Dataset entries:
- Opening Delimiter -
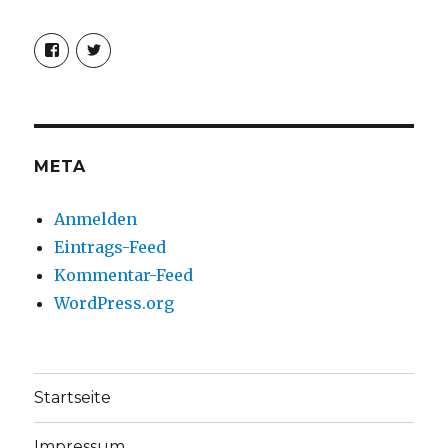
Profil
Profil
von
von
christoph.fleischer1
ChristophFl
auf
auf
Facebook
Twitter
anzeigen
anzeigen
META
Anmelden
Eintrags-Feed
Kommentar-Feed
WordPress.org
Startseite
Impressum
- Closing Delimiter -
ABOUT THIS EXERCISE - Copy out every text line in the rows above word for word, keeping each on its own line and in the same order. Leave the pictures out of your answer.

RESPONSE TO THE EXERCISE -
Profil
Profil
von
von
christoph.fleischer1
ChristophFl
auf
auf
Facebook
Twitter
anzeigen
anzeigen
META
Anmelden
Eintrags-Feed
Kommentar-Feed
WordPress.org
Startseite
Impressum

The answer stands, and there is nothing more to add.